## Exercise objective:
Give the lines of the entries below as a numbered list, from the line with "11 - Contact Tracing" up to and including the line with "https://www.cs.ox.ac.uk/people/cas.cremers/scyther/". Skip blank lines and leave out the pictures.

## Extracted material:
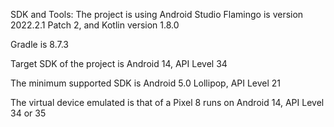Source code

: SDK and Tools: The project is using Android Studio Flamingo is version 2022.2.1 Patch 2, and Kotlin version 1.8.0

Gradle is 8.7.3

Target SDK of the project is Android 14, API Level 34

The minimum supported SDK is Android 5.0 Lollipop, API Level 21

The virtual device emulated is that of a Pixel 8 runs on Android 14, API Level 34 or 35
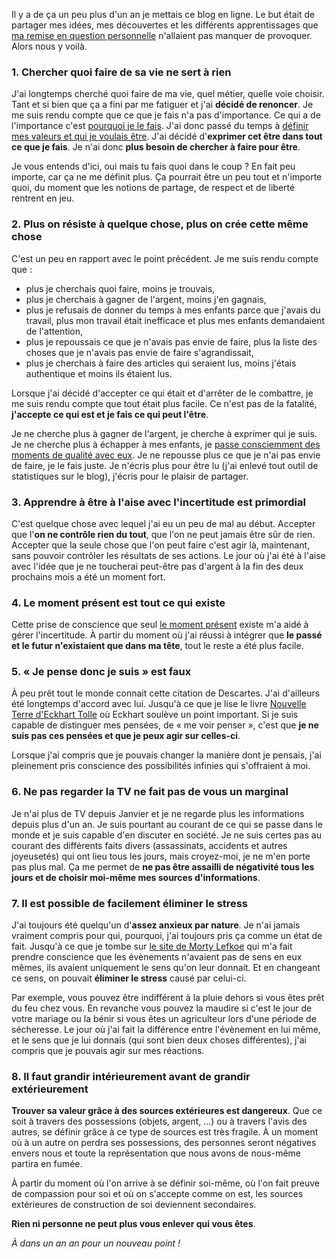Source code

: <!-- 
.. title: Un an après : les 8 leçons que j'ai retenues
.. slug: un-an-après-les-8-lecons-que-jai-retenues
.. date: 2013-10-01 17:37:27+02:00
.. tags: 
.. category: 
.. link: 
.. description: 
.. type: text
-->

Il y a de ça un peu plus d'un an je mettais ce blog en ligne. Le but était de partager mes idées, mes découvertes et les différents apprentissages que [ma remise en question personnelle](/blog/le-développement-personnel-pour-qui-pourquoi/) n'allaient pas manquer de provoquer. Alors nous y voilà.
<!-- TEASER_END -->
### 1. Chercher quoi faire de sa vie ne sert à rien

J'ai longtemps cherché quoi faire de ma vie, quel métier, quelle voie choisir. Tant et si bien que ça a fini par me fatiguer et j'ai __décidé de renoncer__. Je me suis rendu compte que ce que je fais n'a pas d'importance. Ce qui a de l'importance c'est [pourquoi je le fais](/blog/comment-%C3%AAtre-simplement-fier-de-soi/). J'ai donc passé du temps à [définir mes valeurs et qui je voulais être](/blog/je-quitte-mon-emploi/). J'ai décidé d'__exprimer cet être dans tout ce que je fais__. Je n'ai donc __plus besoin de chercher à faire pour être__.

Je vous entends d'ici, oui mais tu fais quoi dans le coup ? En fait peu importe, car ça ne me définit plus. Ça pourrait être un peu tout et n'importe quoi, du moment que les notions de partage, de respect et de liberté rentrent en jeu.

### 2. Plus on résiste à quelque chose, plus on crée cette même chose

C'est un peu en rapport avec le point précédent. Je me suis rendu compte que : 

- plus je cherchais quoi faire, moins je trouvais,
- plus je cherchais à gagner de l'argent, moins j'en gagnais,
- plus je refusais de donner du temps à mes enfants parce que j'avais du travail, plus mon travail était inefficace et plus mes enfants demandaient de l'attention,
- plus je repoussais ce que je n'avais pas envie de faire, plus la liste des choses que je n'avais pas envie de faire s'agrandissait,
- plus je cherchais à faire des articles qui seraient lus, moins j'étais authentique et moins ils étaient lus.

Lorsque j'ai décidé d'accepter ce qui était et d'arrêter de le combattre, je me suis rendu compte que tout était plus facile. Ce n'est pas de la fatalité, __j'accepte ce qui est et je fais ce qui peut l'être__.

Je ne cherche plus à gagner de l'argent, je cherche à exprimer qui je suis. Je ne cherche plus à échapper à mes enfants, je [passe consciemment des moments de qualité avec eux](/blog/comment-pleinement-profiter-de-ses-enfants/). Je ne repousse plus ce que je n'ai pas envie de faire, je le fais juste. Je n'écris plus pour être lu (j'ai enlevé tout outil de statistiques sur le blog), j'écris pour le plaisir de partager.


### 3. Apprendre à être à l'aise avec l'incertitude est primordial

C'est quelque chose avec lequel j'ai eu un peu de mal au début. Accepter que l'__on ne contrôle rien du tout__, que l'on ne peut jamais être sûr de rien. Accepter que la seule chose que l'on peut faire c'est agir là, maintenant, sans pouvoir contrôler les résultats de ses actions. Le jour où j'ai été à l'aise avec l'idée que je ne toucherai peut-être pas d'argent à la fin des deux prochains mois a été un moment fort.

### 4. Le moment présent est tout ce qui existe

Cette prise de conscience que seul [le moment présent](/blog/le-pouvoir-du-moment-présent/) existe m'a aidé à gérer l'incertitude. À partir du moment où j'ai réussi à intégrer que __le passé et le futur n'existaient que dans ma tête__, tout le reste a été plus facile.

### 5. « Je pense donc je suis » est faux

À peu prêt tout le monde connait cette citation de Descartes. J'ai d'ailleurs été longtemps d'accord avec lui. Jusqu'à ce que je lise le livre [Nouvelle Terre d'Eckhart Tolle](http://www.amazon.fr/gp/product/2896260072/ref=as_li_qf_sp_asin_il_tl?ie=UTF8&amp;camp=1642&amp;creative=6746&amp;creativeASIN=2896260072&amp;linkCode=as2&amp;tag=vincjous-21) où Eckhart soulève un point important. Si je suis capable de distinguer mes pensées, de « me voir penser », c'est que __je ne suis pas ces pensées et que je peux agir sur celles-ci__.

Lorsque j'ai compris que je pouvais changer la manière dont je pensais, j'ai pleinement pris conscience des possibilités infinies qui s'offraient à moi.

### 6. Ne pas regarder la TV ne fait pas de vous un marginal

Je n'ai plus de TV depuis Janvier et je ne regarde plus les informations depuis plus d'un an. Je suis pourtant au courant de ce qui se passe dans le monde et je suis capable d'en discuter en société. Je ne suis certes pas au courant des différents faits divers (assassinats, accidents et autres joyeusetés) qui ont lieu tous les jours, mais croyez-moi, je ne m'en porte pas plus mal. Ça me permet de __ne pas être assailli de négativité tous les jours et de choisir moi-même mes sources d'informations__.

### 7. Il est possible de facilement éliminer le stress

J'ai toujours été quelqu'un d'__assez anxieux par nature__. Je n'ai jamais vraiment compris pour qui, pourquoi, j'ai toujours pris ça comme un état de fait. Jusqu'à ce que je tombe sur [le site de Morty Lefkoe](http://lefkoefreedomcourse.com/) qui m'a fait prendre conscience que les évènements n'avaient pas de sens en eux mêmes, ils avaient uniquement le sens qu'on leur donnait. Et en changeant ce sens, on pouvait __éliminer le stress__ causé par celui-ci.

Par exemple, vous pouvez être indifférent à la pluie dehors si vous êtes prêt du feu chez vous. En revanche vous pouvez la maudire si c'est le jour de votre mariage ou la bénir si vous êtes un agriculteur lors d'une période de sécheresse. Le jour où j'ai fait la différence entre l'évènement en lui même, et le sens que je lui donnais (qui sont bien deux choses différentes), j'ai compris que je pouvais agir sur mes réactions.

### 8. Il faut grandir intérieurement avant de grandir extérieurement

__Trouver sa valeur grâce à des sources extérieures est dangereux__. Que ce soit à travers des possessions (objets, argent, …) ou à travers l'avis des autres, se définir grâce à ce type de sources est très fragile. À un moment où à un autre on perdra ses possessions, des personnes seront négatives envers nous et toute la représentation que nous avons de nous-même partira en fumée.

À partir du moment où l'on arrive à se définir soi-même, où l'on fait preuve de compassion pour soi et où on s'accepte comme on est, les sources extérieures de construction de soi deviennent secondaires.

__Rien ni personne ne peut plus vous enlever qui vous êtes__.



_À dans un an an pour un nouveau point !_

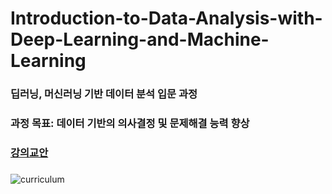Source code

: # Introduction-to-Data-Analysis-with-Deep-Learning-and-Machine-Learning
### 딥러닝, 머신러닝 기반 데이터 분석 입문 과정
### 
### 
### 과정 목표: 데이터 기반의 의사결정 및 문제해결 능력 향상

###
### [강의교안](https://docs.google.com/spreadsheets/d/1Xs3mpEWk8eW_3dyd7N7yqtjbZQm6Jfzws3NHbeLjY9k/edit?usp=sharing)
###

![curriculum](https://github.com/JSJeong-me/Introduction-to-Data-Analysis-with-Deep-Learning-and-Machine-Learning/assets/54794815/e87e25cf-0f9b-454b-b403-b12ce9d9d2bc)

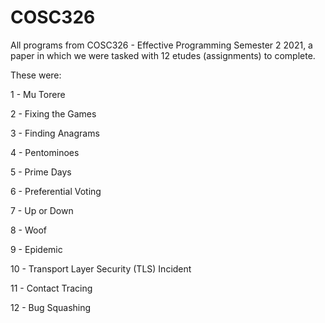 # COSC326
All programs from COSC326 - Effective Programming Semester 2 2021, a paper in which we were tasked with 12 etudes (assignments) to complete.

These were:

1 - Mu Torere

2 - Fixing the Games

3 - Finding Anagrams

4 - Pentominoes

5 - Prime Days

6 - Preferential Voting

7 - Up or Down

8 - Woof

9 - Epidemic

10 - Transport Layer Security (TLS) Incident

11 - Contact Tracing

12 - Bug Squashing
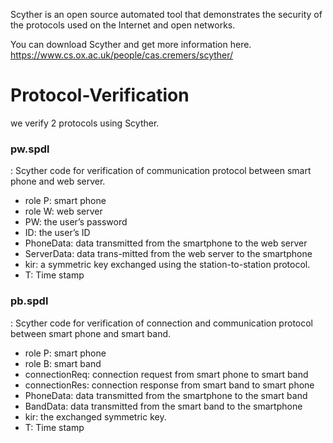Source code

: Scyther is an open source automated tool that demonstrates the security of the protocols used on the Internet and open networks. 

You can download Scyther and get more information here.
https://www.cs.ox.ac.uk/people/cas.cremers/scyther/

# Protocol-Verification
we verify 2 protocols using Scyther.

### pw.spdl
: Scyther code for verification of communication protocol between smart phone and web server.

+ role P: smart phone
+ role W: web server
+ PW: the user’s password
+ ID: the user’s ID
+ PhoneData: data transmitted from the smartphone to the web server
+ ServerData: data trans-mitted from the web server to the smartphone
+ kir: a symmetric key exchanged using the station-to-station protocol. 
+ T: Time stamp

### pb.spdl
: Scyther code for verification of connection and communication protocol between smart phone and smart band.

+ role P: smart phone
+ role B: smart band
+ connectionReq: connection request from smart phone to smart band
+ connectionRes: connection response from smart band to smart phone
+ PhoneData: data transmitted from the smartphone to the smart band
+ BandData: data transmitted from the smart band to the smartphone
+ kir: the exchanged symmetric key.
+ T: Time stamp
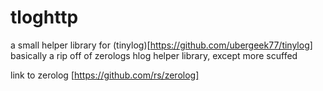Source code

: # tloghttp
a small helper library for (tinylog)[https://github.com/ubergeek77/tinylog]
basically a rip off of zerologs hlog helper library, except more scuffed

link to zerolog [https://github.com/rs/zerolog]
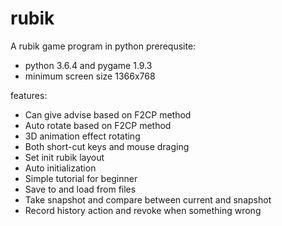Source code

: # rubik
A rubik game program in python 
prerequsite:
- python 3.6.4 and pygame 1.9.3
- minimum screen size 1366x768

features:
- Can give advise based on F2CP method
- Auto rotate based on F2CP method
- 3D animation effect rotating
- Both short-cut keys and mouse draging 
- Set init rubik layout
- Auto initialization
- Simple tutorial for beginner
- Save to and load from files
- Take snapshot and compare between current and snapshot 
- Record history action and revoke when something wrong
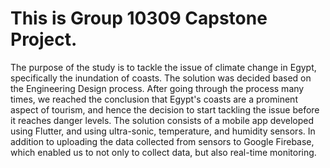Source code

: # This is Group 10309 Capstone Project.

The purpose of the study is to tackle the issue of climate change in Egypt, specifically the inundation of coasts.
The solution was decided based on the Engineering Design process. After going through the process many times, we reached the conclusion that Egypt's coasts are a prominent aspect of tourism, and hence the decision to start tackling the issue before it reaches danger levels.
The solution consists of a mobile app developed using Flutter, and using ultra-sonic, temperature, and humidity sensors. In addition to uploading the data collected from sensors to Google Firebase, which enabled us to not only to collect data, but also real-time monitoring.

## Output for this exercise:
1. 11 - Contact Tracing
2. 12 - Bug Squashing
3. Source code
4. : Scyther is an open source automated tool that demonstrates the security of the protocols used on the Internet and open networks. 
5. You can download Scyther and get more information here.
6. https://www.cs.ox.ac.uk/people/cas.cremers/scyther/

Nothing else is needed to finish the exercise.